SVI for Rational Speech Act

Within the many excellent Pyro RSA examples and tutorials, none appear to be using the Pyro’s distinctive feature – SVI.

I would be interested in applying SVI to RSA, however, I’m unsure what problem would have sufficiently computationally complex models, that would require a learned guide. Could anyone please suggest an RSA problem that would be a good candidate for SVI?

Can you be a bit more specific about what you mean by this, and about your ultimate goal? Do you have a particular problem or research question in mind for which RSA is an appropriate formalism?

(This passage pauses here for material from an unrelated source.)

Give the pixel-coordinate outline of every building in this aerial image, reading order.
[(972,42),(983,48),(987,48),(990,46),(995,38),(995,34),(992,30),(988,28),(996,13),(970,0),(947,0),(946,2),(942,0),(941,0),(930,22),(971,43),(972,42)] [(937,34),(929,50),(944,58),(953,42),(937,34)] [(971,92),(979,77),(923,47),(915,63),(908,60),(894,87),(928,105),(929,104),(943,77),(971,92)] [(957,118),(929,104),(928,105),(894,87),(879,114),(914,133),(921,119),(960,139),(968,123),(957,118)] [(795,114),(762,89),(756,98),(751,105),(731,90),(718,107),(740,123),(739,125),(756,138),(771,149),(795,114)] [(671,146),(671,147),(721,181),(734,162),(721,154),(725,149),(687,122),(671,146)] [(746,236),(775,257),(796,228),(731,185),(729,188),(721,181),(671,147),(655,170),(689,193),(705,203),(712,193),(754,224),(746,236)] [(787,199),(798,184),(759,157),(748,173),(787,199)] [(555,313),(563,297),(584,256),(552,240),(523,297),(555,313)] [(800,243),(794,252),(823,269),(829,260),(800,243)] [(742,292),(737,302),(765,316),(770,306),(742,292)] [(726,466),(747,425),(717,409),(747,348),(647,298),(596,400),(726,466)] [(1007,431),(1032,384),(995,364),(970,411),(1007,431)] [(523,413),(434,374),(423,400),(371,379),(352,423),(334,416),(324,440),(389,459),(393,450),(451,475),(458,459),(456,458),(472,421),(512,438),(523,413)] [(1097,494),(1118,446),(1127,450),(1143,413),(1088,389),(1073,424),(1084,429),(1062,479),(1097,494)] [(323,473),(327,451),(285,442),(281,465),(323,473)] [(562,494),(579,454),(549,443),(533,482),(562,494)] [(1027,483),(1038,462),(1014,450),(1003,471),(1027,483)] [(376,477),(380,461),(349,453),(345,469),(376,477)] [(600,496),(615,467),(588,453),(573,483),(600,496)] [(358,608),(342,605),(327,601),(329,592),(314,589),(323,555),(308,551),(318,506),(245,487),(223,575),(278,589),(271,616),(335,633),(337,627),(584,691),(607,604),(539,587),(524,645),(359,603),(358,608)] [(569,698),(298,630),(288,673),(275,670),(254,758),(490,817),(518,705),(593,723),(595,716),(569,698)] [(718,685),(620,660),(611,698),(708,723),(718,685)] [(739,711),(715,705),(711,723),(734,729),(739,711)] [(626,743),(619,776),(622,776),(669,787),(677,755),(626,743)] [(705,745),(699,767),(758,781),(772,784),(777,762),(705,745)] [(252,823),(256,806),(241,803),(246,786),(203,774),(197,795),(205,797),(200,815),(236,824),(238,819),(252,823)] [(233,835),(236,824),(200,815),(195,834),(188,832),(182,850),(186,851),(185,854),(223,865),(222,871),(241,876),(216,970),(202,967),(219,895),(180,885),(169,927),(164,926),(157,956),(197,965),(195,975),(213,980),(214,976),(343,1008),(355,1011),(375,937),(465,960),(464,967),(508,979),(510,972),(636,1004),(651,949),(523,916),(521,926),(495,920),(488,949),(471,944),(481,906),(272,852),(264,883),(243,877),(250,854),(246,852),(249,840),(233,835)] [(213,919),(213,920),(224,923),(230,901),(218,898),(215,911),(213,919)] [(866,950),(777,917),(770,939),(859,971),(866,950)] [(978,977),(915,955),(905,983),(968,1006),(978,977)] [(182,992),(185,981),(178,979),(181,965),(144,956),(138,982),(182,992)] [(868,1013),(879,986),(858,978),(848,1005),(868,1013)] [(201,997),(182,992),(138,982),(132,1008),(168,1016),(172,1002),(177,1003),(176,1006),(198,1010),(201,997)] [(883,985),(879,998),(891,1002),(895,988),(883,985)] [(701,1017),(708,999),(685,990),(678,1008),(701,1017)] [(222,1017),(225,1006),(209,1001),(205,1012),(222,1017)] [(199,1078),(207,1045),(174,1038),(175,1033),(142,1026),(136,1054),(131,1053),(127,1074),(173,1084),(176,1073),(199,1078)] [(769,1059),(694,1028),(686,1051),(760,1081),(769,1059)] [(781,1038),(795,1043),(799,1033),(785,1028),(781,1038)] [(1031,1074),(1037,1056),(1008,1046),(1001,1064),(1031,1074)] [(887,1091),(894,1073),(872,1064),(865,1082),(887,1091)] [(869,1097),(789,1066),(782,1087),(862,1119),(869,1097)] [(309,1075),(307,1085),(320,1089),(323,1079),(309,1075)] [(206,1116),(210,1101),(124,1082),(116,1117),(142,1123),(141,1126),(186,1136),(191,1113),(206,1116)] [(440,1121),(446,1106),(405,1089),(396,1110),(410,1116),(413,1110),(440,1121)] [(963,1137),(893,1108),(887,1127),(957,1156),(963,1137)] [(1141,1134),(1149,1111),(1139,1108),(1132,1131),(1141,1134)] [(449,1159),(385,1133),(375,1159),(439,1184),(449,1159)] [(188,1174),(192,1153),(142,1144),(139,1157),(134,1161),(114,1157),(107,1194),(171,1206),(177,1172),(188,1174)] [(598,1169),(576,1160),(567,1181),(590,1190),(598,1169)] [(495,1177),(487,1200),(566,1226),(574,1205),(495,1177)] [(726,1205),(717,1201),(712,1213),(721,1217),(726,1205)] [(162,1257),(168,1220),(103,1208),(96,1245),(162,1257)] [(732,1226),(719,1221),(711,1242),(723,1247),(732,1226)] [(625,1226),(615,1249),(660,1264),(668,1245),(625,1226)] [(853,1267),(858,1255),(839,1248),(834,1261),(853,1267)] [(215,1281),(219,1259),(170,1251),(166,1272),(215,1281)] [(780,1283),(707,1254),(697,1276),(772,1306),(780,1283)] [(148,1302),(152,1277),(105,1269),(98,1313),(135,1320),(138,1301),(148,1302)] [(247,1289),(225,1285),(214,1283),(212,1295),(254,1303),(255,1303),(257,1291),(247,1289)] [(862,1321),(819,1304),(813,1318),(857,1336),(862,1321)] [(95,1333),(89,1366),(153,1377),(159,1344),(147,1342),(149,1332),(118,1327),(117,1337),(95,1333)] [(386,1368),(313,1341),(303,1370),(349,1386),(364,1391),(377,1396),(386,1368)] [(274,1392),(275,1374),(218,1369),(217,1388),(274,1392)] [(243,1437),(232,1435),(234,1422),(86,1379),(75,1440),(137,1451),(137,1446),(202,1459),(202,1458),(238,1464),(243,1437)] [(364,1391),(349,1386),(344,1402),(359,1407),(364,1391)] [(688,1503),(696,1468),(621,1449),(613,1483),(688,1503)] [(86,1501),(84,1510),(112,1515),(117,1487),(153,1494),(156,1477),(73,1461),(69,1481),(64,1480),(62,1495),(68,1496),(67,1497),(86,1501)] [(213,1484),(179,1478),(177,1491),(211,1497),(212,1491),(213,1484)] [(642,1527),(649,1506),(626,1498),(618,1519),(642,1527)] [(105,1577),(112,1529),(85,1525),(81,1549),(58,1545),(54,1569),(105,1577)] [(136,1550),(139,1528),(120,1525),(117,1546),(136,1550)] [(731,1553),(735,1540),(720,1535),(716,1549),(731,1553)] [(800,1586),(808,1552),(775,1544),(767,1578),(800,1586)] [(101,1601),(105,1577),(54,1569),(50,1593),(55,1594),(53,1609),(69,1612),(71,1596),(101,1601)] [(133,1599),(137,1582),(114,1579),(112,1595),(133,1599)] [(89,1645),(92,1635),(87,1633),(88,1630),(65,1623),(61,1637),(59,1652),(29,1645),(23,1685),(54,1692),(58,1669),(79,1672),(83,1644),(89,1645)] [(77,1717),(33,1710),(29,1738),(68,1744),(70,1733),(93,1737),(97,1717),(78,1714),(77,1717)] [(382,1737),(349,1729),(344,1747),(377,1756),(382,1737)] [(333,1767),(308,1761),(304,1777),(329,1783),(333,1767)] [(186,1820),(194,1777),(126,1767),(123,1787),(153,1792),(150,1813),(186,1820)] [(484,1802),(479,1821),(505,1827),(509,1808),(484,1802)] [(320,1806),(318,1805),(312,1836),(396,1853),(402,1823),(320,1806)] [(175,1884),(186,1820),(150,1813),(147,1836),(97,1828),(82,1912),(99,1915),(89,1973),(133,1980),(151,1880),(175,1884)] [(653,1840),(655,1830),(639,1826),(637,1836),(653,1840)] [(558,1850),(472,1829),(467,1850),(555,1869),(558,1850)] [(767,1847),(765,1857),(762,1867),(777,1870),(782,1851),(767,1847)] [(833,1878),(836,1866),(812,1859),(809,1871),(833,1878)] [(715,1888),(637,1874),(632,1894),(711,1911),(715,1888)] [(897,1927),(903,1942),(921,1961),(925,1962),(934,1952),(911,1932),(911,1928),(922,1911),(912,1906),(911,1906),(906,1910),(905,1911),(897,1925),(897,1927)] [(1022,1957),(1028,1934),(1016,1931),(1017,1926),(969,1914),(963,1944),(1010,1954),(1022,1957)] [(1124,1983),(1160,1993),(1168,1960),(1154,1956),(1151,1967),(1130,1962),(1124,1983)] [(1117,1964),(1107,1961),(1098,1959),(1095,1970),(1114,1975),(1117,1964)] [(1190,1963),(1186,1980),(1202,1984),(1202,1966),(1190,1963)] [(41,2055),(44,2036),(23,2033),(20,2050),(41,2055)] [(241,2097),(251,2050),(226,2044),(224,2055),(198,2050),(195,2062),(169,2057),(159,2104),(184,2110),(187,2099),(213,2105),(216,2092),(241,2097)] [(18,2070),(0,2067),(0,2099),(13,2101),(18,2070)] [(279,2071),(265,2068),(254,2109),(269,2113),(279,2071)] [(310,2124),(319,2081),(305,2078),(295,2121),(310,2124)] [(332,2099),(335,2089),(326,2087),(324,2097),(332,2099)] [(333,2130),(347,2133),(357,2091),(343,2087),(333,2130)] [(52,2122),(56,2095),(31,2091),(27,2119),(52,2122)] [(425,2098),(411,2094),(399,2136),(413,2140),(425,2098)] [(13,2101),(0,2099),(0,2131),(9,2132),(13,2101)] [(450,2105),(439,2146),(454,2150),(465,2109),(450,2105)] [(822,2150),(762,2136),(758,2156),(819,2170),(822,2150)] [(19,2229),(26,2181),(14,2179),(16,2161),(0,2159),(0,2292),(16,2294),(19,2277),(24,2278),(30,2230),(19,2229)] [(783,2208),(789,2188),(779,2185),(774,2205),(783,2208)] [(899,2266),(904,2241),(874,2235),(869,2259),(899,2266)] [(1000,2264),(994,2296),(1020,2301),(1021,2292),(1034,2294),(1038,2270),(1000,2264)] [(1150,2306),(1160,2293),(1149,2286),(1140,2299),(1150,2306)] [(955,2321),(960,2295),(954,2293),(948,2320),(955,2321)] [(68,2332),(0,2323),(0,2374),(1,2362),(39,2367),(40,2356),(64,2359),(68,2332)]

At the moment I’m trying to better understand the capabilities of both RSA and Pyro. I think that the current example implementations of RSA do not take full advantage of Pyro in terms of the stochastic optimization functionality and I am curious about how RSA paradigms could take advantage of such functionality.

Hmm, sorry, I’m still not sure I understand what you mean by “capabilties” of RSA. I would also point out that all of the Pyro RSA examples except the semantic parsing one are extremely simple and use exact inference, so I’m not sure why you would want to use approximate inference like SVI in them instead.

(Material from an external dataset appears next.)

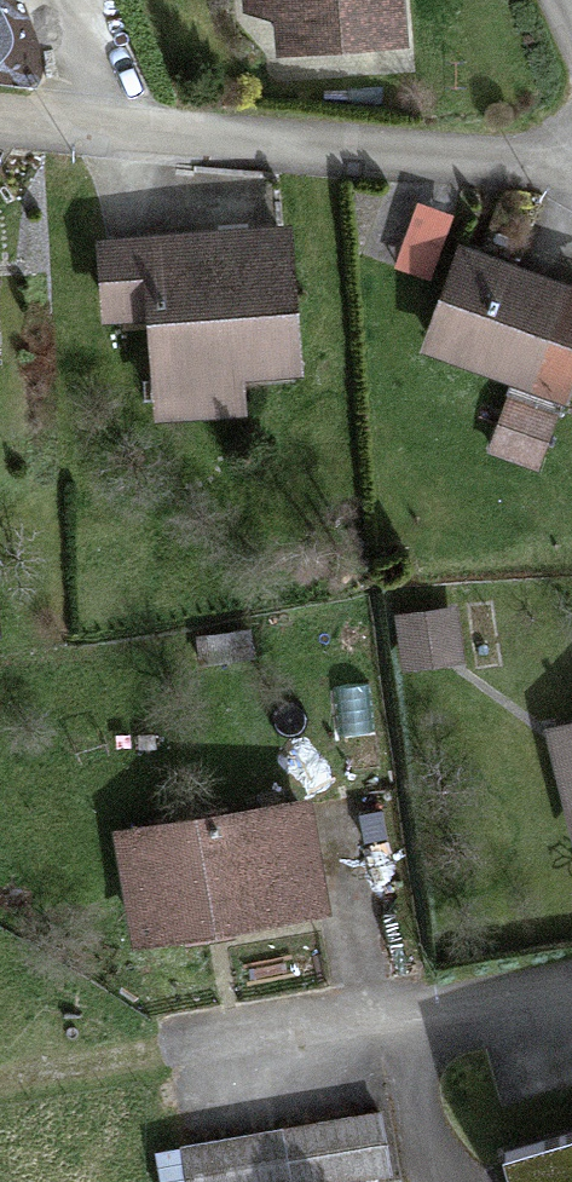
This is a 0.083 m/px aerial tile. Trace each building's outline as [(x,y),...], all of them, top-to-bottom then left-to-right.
[(267,7),(268,47),(397,42),(395,0),(250,0),(267,7)] [(289,240),(105,247),(108,320),(158,319),(161,422),(246,419),(244,365),(293,363),(289,240)] [(461,264),(428,351),(533,390),(565,302),(461,264)] [(459,620),(398,622),(400,664),(461,662),(459,620)] [(550,737),(571,829),(571,731),(550,737)] [(309,809),(126,835),(141,942),(324,916),(309,809)] [(187,1153),(192,1181),(359,1181),(385,1177),(375,1120),(187,1153)] [(506,1156),(515,1181),(571,1181),(571,1135),(506,1156)]
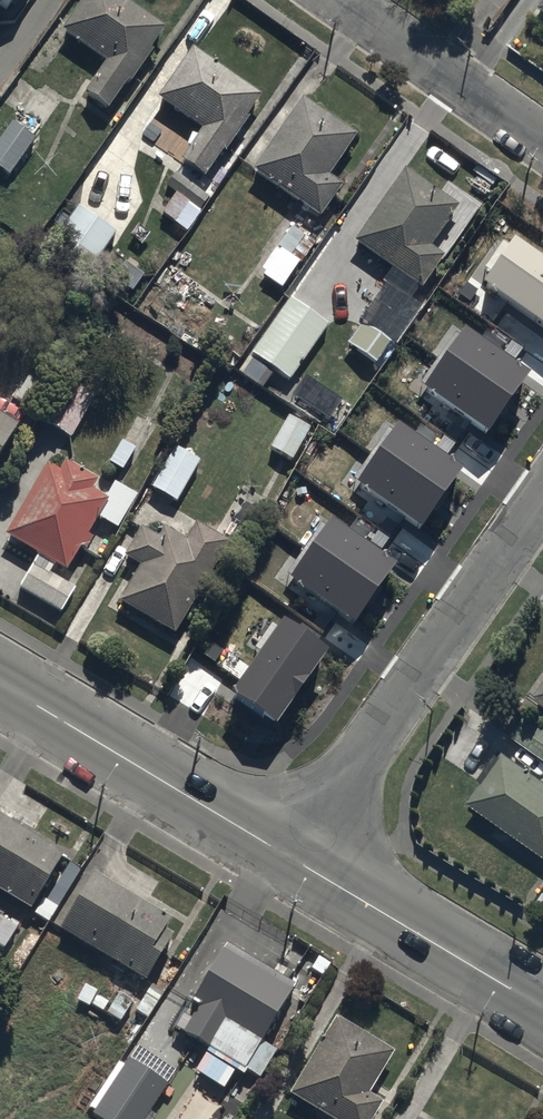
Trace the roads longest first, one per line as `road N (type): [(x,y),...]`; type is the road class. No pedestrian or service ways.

RSA is a theoretical model of how people understand language as the product of goal-directed, parsimonious agents reasoning about other agents’ communicative goals and mental states. It’s primarily been successful as a unifying theoretical explanation for a number of seemingly disparate linguistic phenomena that don’t fit neatly into compositional semantics, like hyperbole or scalar implicature.

The best way to understand that success is by reading cognitive science review papers like this one. This recent CogSci paper is one of the only instances I am aware of that examines the interaction of RSA and approximate inference.

You might also be interested in reading about closely related models of theory of mind, which have a similar flavor of Bayesian agents reasoning recursively about the intentions of others. This paper discusses an interesting example of this kind of model in more standard machine learning terminology.